Generally accepted time frames for benzoylecgonine (the metabolite of cocaine that is tested for) to show in UA are:
- Casual or single dose users: 1-5 days.
- Regular or high dose users: up to 8 days.
- Heavy or chronic users: as long as 14-28 days, or longer.
Use of alcohol or caffeine alongside or after using cocaine will lengthen the amount of time it takes for Benzoylecgonine to be eliminated.
Common opiates include morphine, codeine, Methadone, Hydrocodone, and Oxycodone. Opiates and morphine derivatives will generally be detectable in urine for 1-12 days, depending on frequency of use and amount of dosage.
Amphetamines and Methamphetamines:
In general, amphetamines and methamphetamines have a detection period of 1-5 days in urine,
Phencyclidine – PCP, Angel Dust:
PCP is stored in fatty lipid tissue, and can be released into the bloodstream for up to several weeks. General guidelines are 1-10 days for casual use, and 1-4 weeks for heavy or chronic users.
All substances will remain in the hair follicle until hair is cut off. Drug use can be detected through hair follicle testing after approximately 5-10 days, the average time that it will take for affected hair to grow past the scalp. Most hair follicle drug tests will test for a period of 90 to 120 days. As the average human hair grows about 1/2 inch per month, that would require about 1 1/2 inches of hair for testing.
Hair on a person's head grows an average of 1/2-inch per month, and the average length of hair is 1 1/2-inches. TruckingTruth did not actually make those measurements, it's all science-y statistical stuff.

**PROMPT 1**. From the drug detection passage, print the section starting at "Use of alcohol" and ending at "or chronic users.".
**PROMPT 2**. In the drug detection passage, what is the general detection guideline for PCP with casual use?
**PROMPT 3**. Could you go on with the drug detection passage from the point where it stops?

**LISTED ENTRIES**.
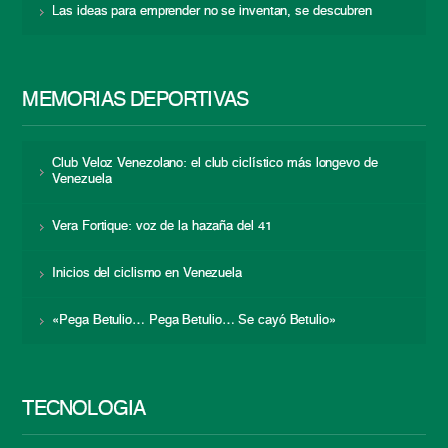
Las ideas para emprender no se inventan, se descubren
MEMORIAS DEPORTIVAS
Club Veloz Venezolano: el club ciclístico más longevo de
Venezuela
Vera Fortique: voz de la hazaña del 41
Inicios del ciclismo en Venezuela
«Pega Betulio… Pega Betulio… Se cayó Betulio»
TECNOLOGÍA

**EXPECTED ANSWER 1**.
Use of alcohol or caffeine alongside or after using cocaine will lengthen the amount of time it takes for Benzoylecgonine to be eliminated.
Common opiates include morphine, codeine, Methadone, Hydrocodone, and Oxycodone. Opiates and morphine derivatives will generally be detectable in urine for 1-12 days, depending on frequency of use and amount of dosage.
Amphetamines and Methamphetamines:
In general, amphetamines and methamphetamines have a detection period of 1-5 days in urine,
Phencyclidine – PCP, Angel Dust:
PCP is stored in fatty lipid tissue, and can be released into the bloodstream for up to several weeks. General guidelines are 1-10 days for casual use, and 1-4 weeks for heavy or chronic users.

**EXPECTED ANSWER 2**. 1-10 days.

**EXPECTED ANSWER 3**.
Therefore, the normal standard is for the trucking companies to use hair follicle testing to check back 90 days for the presence of metabolites indicating drug use. Hair is cut as close to the scalp as possible. The minimum amount of time tested is normally about 1 month (1/2 inch). The longer the hair, the farther back the test can trace drug activity.
If the hair on the head is not long enough, body hair can be substituted. Body hair grows slower, and is normally replaced yearly, so it is more difficult to accurately represent a time frame.
Hair follicle testing has been shown to be more effective than urine analysis in detecting low-level drug use, as most drugs are rapidly excreted and undetectable with urinalysis within about 72 hours. Marijuana screening is known to be slightly less effective when using the hair test, but is accepted as a rough equivalent.
Around 70-100 hairs are needed to perform testing on hair follicles, or roughly the diameter of a pencil. Excess hair that is not used for testing will normally be kept in the chain-of-custody container, for various periods of time, depending on the testing service provider, the employer, and a negative or positive result.
Hair samples are washed thoroughly to remove external contamination (residue from smoke and other substances), and cut-off levels are established to help prevent positive results from passive inhalation (second-hand smoke). However, washing, shampooing, or treating the hair will not remove traces of drugs within the hair, nor will it cover them up.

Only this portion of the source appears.